There are many paths to becoming educated about race, oppression, and privilege. When we have a shared understanding of the kinds of barriers, challenges, and injustices that people of color have faced in this country, we can better understand the types of racialized trauma that Black and Brown people experience.

Anti‑racism, cultural humility, and diversity, equity, and inclusion (DEI) workshops offer a chance for people to demystify, understand, and begin to dismantle racism. 

What Is Racism? 

In Racism and the Myth of “Colorblindness,” Dr. Gottlieb begins with a basic explanation of what race is and what it isn’t.

  • It is the differentiation or categorization of people based on skin color, hair texture, or the shape of someone’s eyes, nose, or mouth. 

  • It is historically constructed, and the definitions of race have shifted over time.

  • No racially specific genetic markers exist; there is greater variation within racial groups than between them.

  • Racism is race prejudice + power. 

A History of Racism

American history is full of examples of how power has been wielded to create a violent and unjust society. The following are just a few examples:

  • The massacre of more than 13 million Native Americans and theft of their land.

  • The trans‑Atlantic slave trade, where colonists from Spain, England, Denmark, and other European countries brought enslaved Africans to labor on American plantations.

  • The accumulation of wealth based on the free labor of Africans.

  • The building of railroads by low‑paid Chinese workers.

  • Institutionalized barriers to people of color owning land such as the Homestead Act of 1862

  • Housing practices such as “red lining” that confined Black residents to certain neighborhoods.

  • The 13th Amendment to the US Constitution that allows prison labor.

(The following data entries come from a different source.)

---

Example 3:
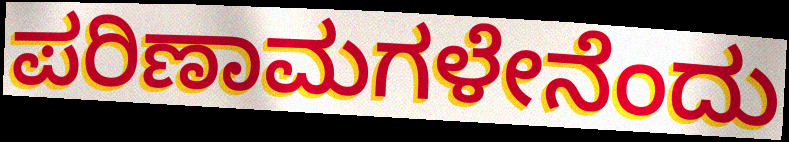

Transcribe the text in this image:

ಪರಿಣಾಮಗಳೇನೆಂದು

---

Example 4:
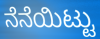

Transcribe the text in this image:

ನೆನೆಯಿಟ್ಟು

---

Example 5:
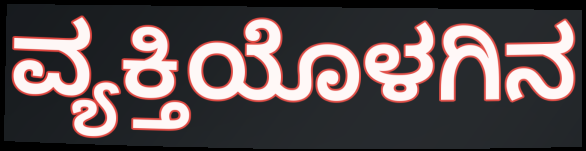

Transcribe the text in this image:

ವ್ಯಕ್ತಿಯೊಳಗಿನ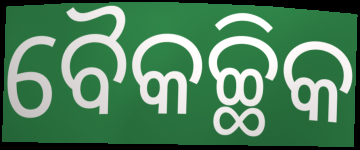
ବୈକଚ୍ଛିକ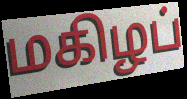
மகிழப்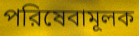
পরিষেবামূলকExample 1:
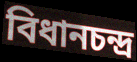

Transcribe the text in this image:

বিধানচন্দ্র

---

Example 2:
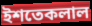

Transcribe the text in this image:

ইশতেকলাল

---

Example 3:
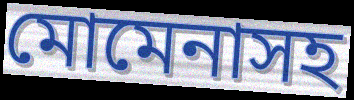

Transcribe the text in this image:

মোমেনাসহ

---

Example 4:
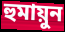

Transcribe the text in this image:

হুমায়ুন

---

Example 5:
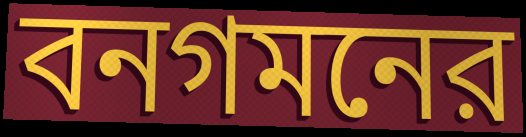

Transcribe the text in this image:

বনগমনের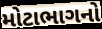
મોટાભાગનો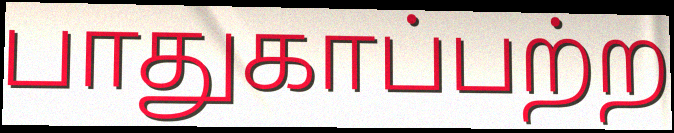
பாதுகாப்பற்ற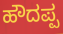
ಹೌದಪ್ಪ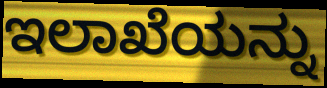
ಇಲಾಖೆಯನ್ನು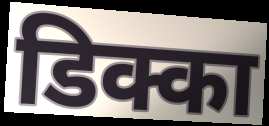
डिक्का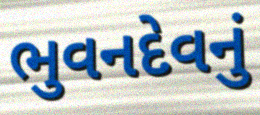
ભુવનદેવનું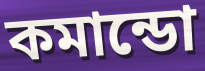
কমান্ডো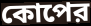
কোপের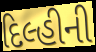
દિલ્હીનીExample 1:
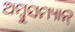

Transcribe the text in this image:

ଅମ୍ବୁସମ୍ୟାନ୍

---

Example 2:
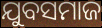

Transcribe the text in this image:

ଯୁବସମାଜ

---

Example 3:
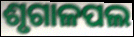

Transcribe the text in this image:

ଶୃଗାଳପଲ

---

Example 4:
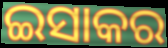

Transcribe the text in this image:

ଇସାକର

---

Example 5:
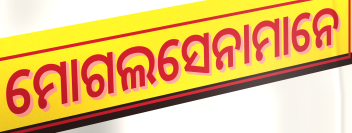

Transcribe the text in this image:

ମୋଗଲସେନାମାନେ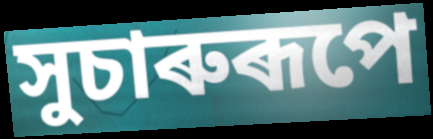
সুচাৰুৰূপে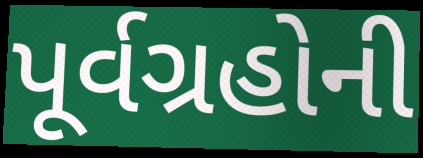
પૂર્વગ્રહોની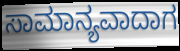
ಸಾಮಾನ್ಯವಾದಾಗ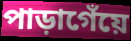
পাড়াগেঁয়েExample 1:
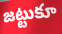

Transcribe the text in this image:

జట్టుకూ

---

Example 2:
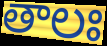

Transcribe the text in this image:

తాలః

When we look at the way privilege and racism have shaped our world, we can more clearly see the reality for many of our clients—and the impact of growing up internalizing messages of inequality and hate.

Race in Therapy

Because so many people have experienced the traumatic effects of racism, many antiracist educators believe that a first step for clinicians is to approach our lives and our practices with a sense of cultural humility

That starts with listening to our clients’ stories and experiences—and honoring the strength and wisdom they already possess.

It also means understanding that their relationships with the behavioral health community have often been damaged by racism. Too many harmful stereotypes have made their way into treatment practices because of implicit bias. Disparities in the mental health system mean that people of color are less likely to seek out and receive high‑quality mental health care.

If cultural humility is a first step, where do we go from there?

6 Tips for Conversations about Race

Torres‑Mackie offers some practical tips for getting off on the right foot when it comes to discussing race with clients.

  1. Ask about a client’s racial identity during the first session when you are getting to know them.

  2. Make it clear that you ask these questions of all clients because you understand the importance of group identities.

  3. Indicate that it is fine to not answer the question.

  4. If they do answer, ask follow‑up questions like, “How did adults in your early life help you think about racial differences?”

  5. Even if clients are white‑passing, ask questions because you can’t assume what their experience is, and racial identity affects us all.

  6. If you are a white therapist, seek out training and education to understand your own privilege and how it affects your life and practice.

Necessary Discomfort

Because race and racism have sometimes been taboo topics, it might feel uncomfortable to bring them up at first. 

Some clients won’t be ready to talk about race. 

However, if we approach these conversations with cultural humility and genuine curiosity about this important topic, we move one step closer to dismantling the toxic force that has harmed so many lives.